An eruption of Geysir, Iceland in the first week of August 1985. Geysir (sometimes referred to as the Great Geysir) was the first hot spring known to Europeans to throw jets of water and steam into the air and its name became a collective term as other hot springs with similar characteristics were discovered around the world, i.e. geysers.
Geysir is hundreds of years old and alternates between phases of activity and rest. Active periods are brought about by earthquakes that open up cracks and fissures that feed the geyser. As time passes, the cracks gradually become clogged up again by the precipitation of dissolved minerals in the water.

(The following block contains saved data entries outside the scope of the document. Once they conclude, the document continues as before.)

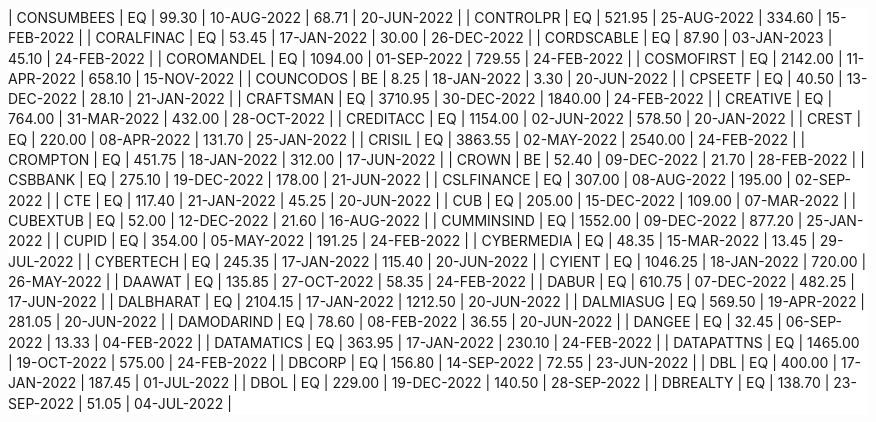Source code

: | CONSUMBEES | EQ | 99.30 | 10-AUG-2022 | 68.71 | 20-JUN-2022 |
| CONTROLPR | EQ | 521.95 | 25-AUG-2022 | 334.60 | 15-FEB-2022 |
| CORALFINAC | EQ | 53.45 | 17-JAN-2022 | 30.00 | 26-DEC-2022 |
| CORDSCABLE | EQ | 87.90 | 03-JAN-2023 | 45.10 | 24-FEB-2022 |
| COROMANDEL | EQ | 1094.00 | 01-SEP-2022 | 729.55 | 24-FEB-2022 |
| COSMOFIRST | EQ | 2142.00 | 11-APR-2022 | 658.10 | 15-NOV-2022 |
| COUNCODOS | BE | 8.25 | 18-JAN-2022 | 3.30 | 20-JUN-2022 |
| CPSEETF | EQ | 40.50 | 13-DEC-2022 | 28.10 | 21-JAN-2022 |
| CRAFTSMAN | EQ | 3710.95 | 30-DEC-2022 | 1840.00 | 24-FEB-2022 |
| CREATIVE | EQ | 764.00 | 31-MAR-2022 | 432.00 | 28-OCT-2022 |
| CREDITACC | EQ | 1154.00 | 02-JUN-2022 | 578.50 | 20-JAN-2022 |
| CREST | EQ | 220.00 | 08-APR-2022 | 131.70 | 25-JAN-2022 |
| CRISIL | EQ | 3863.55 | 02-MAY-2022 | 2540.00 | 24-FEB-2022 |
| CROMPTON | EQ | 451.75 | 18-JAN-2022 | 312.00 | 17-JUN-2022 |
| CROWN | BE | 52.40 | 09-DEC-2022 | 21.70 | 28-FEB-2022 |
| CSBBANK | EQ | 275.10 | 19-DEC-2022 | 178.00 | 21-JUN-2022 |
| CSLFINANCE | EQ | 307.00 | 08-AUG-2022 | 195.00 | 02-SEP-2022 |
| CTE | EQ | 117.40 | 21-JAN-2022 | 45.25 | 20-JUN-2022 |
| CUB | EQ | 205.00 | 15-DEC-2022 | 109.00 | 07-MAR-2022 |
| CUBEXTUB | EQ | 52.00 | 12-DEC-2022 | 21.60 | 16-AUG-2022 |
| CUMMINSIND | EQ | 1552.00 | 09-DEC-2022 | 877.20 | 25-JAN-2022 |
| CUPID | EQ | 354.00 | 05-MAY-2022 | 191.25 | 24-FEB-2022 |
| CYBERMEDIA | EQ | 48.35 | 15-MAR-2022 | 13.45 | 29-JUL-2022 |
| CYBERTECH | EQ | 245.35 | 17-JAN-2022 | 115.40 | 20-JUN-2022 |
| CYIENT | EQ | 1046.25 | 18-JAN-2022 | 720.00 | 26-MAY-2022 |
| DAAWAT | EQ | 135.85 | 27-OCT-2022 | 58.35 | 24-FEB-2022 |
| DABUR | EQ | 610.75 | 07-DEC-2022 | 482.25 | 17-JUN-2022 |
| DALBHARAT | EQ | 2104.15 | 17-JAN-2022 | 1212.50 | 20-JUN-2022 |
| DALMIASUG | EQ | 569.50 | 19-APR-2022 | 281.05 | 20-JUN-2022 |
| DAMODARIND | EQ | 78.60 | 08-FEB-2022 | 36.55 | 20-JUN-2022 |
| DANGEE | EQ | 32.45 | 06-SEP-2022 | 13.33 | 04-FEB-2022 |
| DATAMATICS | EQ | 363.95 | 17-JAN-2022 | 230.10 | 24-FEB-2022 |
| DATAPATTNS | EQ | 1465.00 | 19-OCT-2022 | 575.00 | 24-FEB-2022 |
| DBCORP | EQ | 156.80 | 14-SEP-2022 | 72.55 | 23-JUN-2022 |
| DBL | EQ | 400.00 | 17-JAN-2022 | 187.45 | 01-JUL-2022 |
| DBOL | EQ | 229.00 | 19-DEC-2022 | 140.50 | 28-SEP-2022 |
| DBREALTY | EQ | 138.70 | 23-SEP-2022 | 51.05 | 04-JUL-2022 |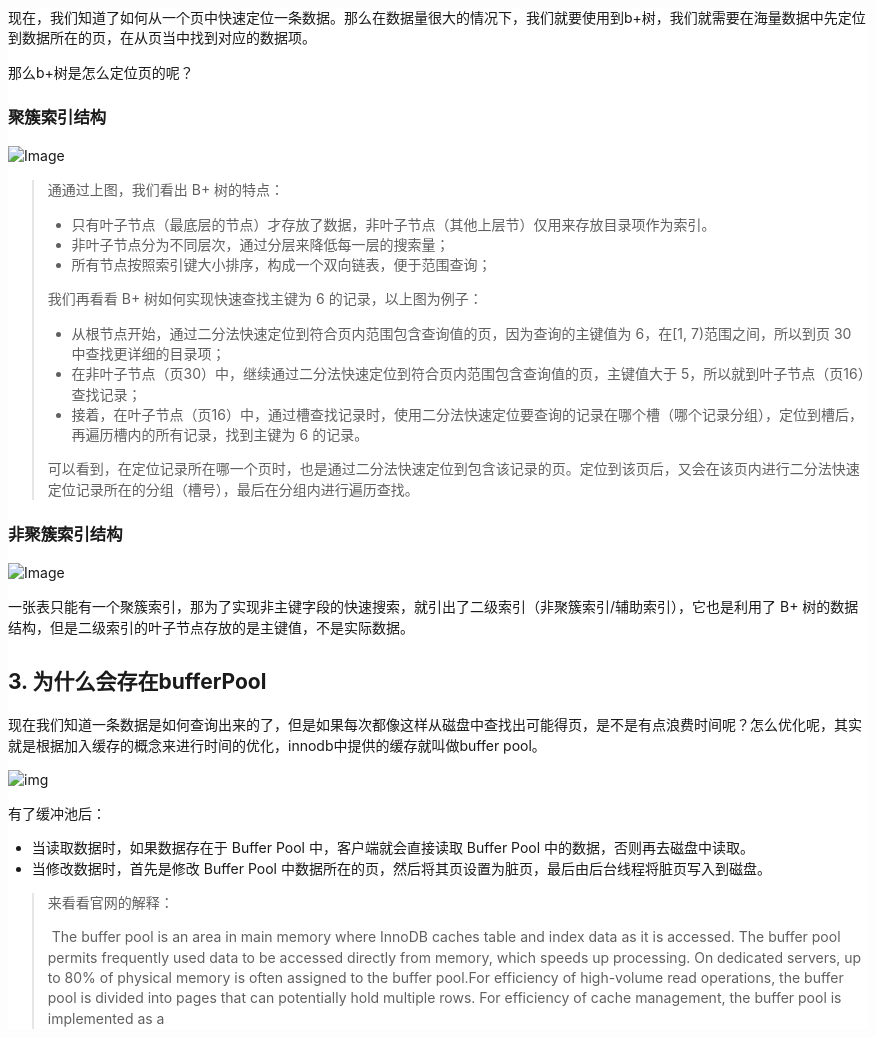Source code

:现在，我们知道了如何从一个页中快速定位一条数据。那么在数据量很大的情况下，我们就要使用到b+树，我们就需要在海量数据中先定位到数据所在的页，在从页当中找到对应的数据项。



那么b+树是怎么定位页的呢？

### 聚簇索引结构



![Image](https://2290653824-github-io.oss-cn-hangzhou.aliyuncs.com/640-20230826193246180.png)

> 通通过上图，我们看出  B+ 树的特点：
>
> - 只有叶子节点（最底层的节点）才存放了数据，非叶子节点（其他上层节）仅用来存放目录项作为索引。
> - 非叶子节点分为不同层次，通过分层来降低每一层的搜索量；
> - 所有节点按照索引键大小排序，构成一个双向链表，便于范围查询；
>
> 我们再看看 B+ 树如何实现快速查找主键为 6 的记录，以上图为例子：
>
> - 从根节点开始，通过二分法快速定位到符合页内范围包含查询值的页，因为查询的主键值为 6，在[1, 7)范围之间，所以到页 30 中查找更详细的目录项；
> - 在非叶子节点（页30）中，继续通过二分法快速定位到符合页内范围包含查询值的页，主键值大于 5，所以就到叶子节点（页16）查找记录；
> - 接着，在叶子节点（页16）中，通过槽查找记录时，使用二分法快速定位要查询的记录在哪个槽（哪个记录分组），定位到槽后，再遍历槽内的所有记录，找到主键为 6 的记录。
>
> 可以看到，在定位记录所在哪一个页时，也是通过二分法快速定位到包含该记录的页。定位到该页后，又会在该页内进行二分法快速定位记录所在的分组（槽号），最后在分组内进行遍历查找。



### 非聚簇索引结构

![Image](https://2290653824-github-io.oss-cn-hangzhou.aliyuncs.com/640-20230826193526665.png)

一张表只能有一个聚簇索引，那为了实现非主键字段的快速搜索，就引出了二级索引（非聚簇索引/辅助索引），它也是利用了 B+ 树的数据结构，但是二级索引的叶子节点存放的是主键值，不是实际数据。



## 3. 为什么会存在bufferPool

​	现在我们知道一条数据是如何查询出来的了，但是如果每次都像这样从磁盘中查找出可能得页，是不是有点浪费时间呢？怎么优化呢，其实就是根据加入缓存的概念来进行时间的优化，innodb中提供的缓存就叫做buffer pool。



![img](https://2290653824-github-io.oss-cn-hangzhou.aliyuncs.com/%E7%BC%93%E5%86%B2%E6%B1%A0.drawio.png)

有了缓冲池后：

- 当读取数据时，如果数据存在于 Buffer Pool 中，客户端就会直接读取 Buffer Pool 中的数据，否则再去磁盘中读取。
- 当修改数据时，首先是修改 Buffer Pool 中数据所在的页，然后将其页设置为脏页，最后由后台线程将脏页写入到磁盘。



>  来看看官网的解释：
>
> ​	The buffer pool is an area in main memory where InnoDB caches table and index data as it is accessed. The buffer pool permits frequently used data to be accessed directly from memory, which speeds up processing. On dedicated servers, up to 80% of physical memory is often assigned to the buffer pool.For efficiency of high-volume read operations, the buffer pool is divided into pages that can potentially hold multiple rows. For efficiency of cache management, the buffer pool is implemented as a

Two earthquake events in 2000 woke Geysir up from a period of slumber, but it has now been dormant for several years (as of 2011). During periods of low activity, eruptions can be stimulated by lowering surface tension with the introduction of a surfactant such as soap, which was the case in the eruption shown above. Such stimulation has ceased due to environmental reasons.
Geysir is located in the Haukadalur valley and is accompanied by a multitude of other hot springs and geysers, including Strokkur. Strokkur is a very active geyser that erupts every 5-10 minutes or so and sends fountains of water up to 15-20 m. It does not rival the Great Geysir, but is commonly mistaken for its larger sibling that is currently in a phase of rest.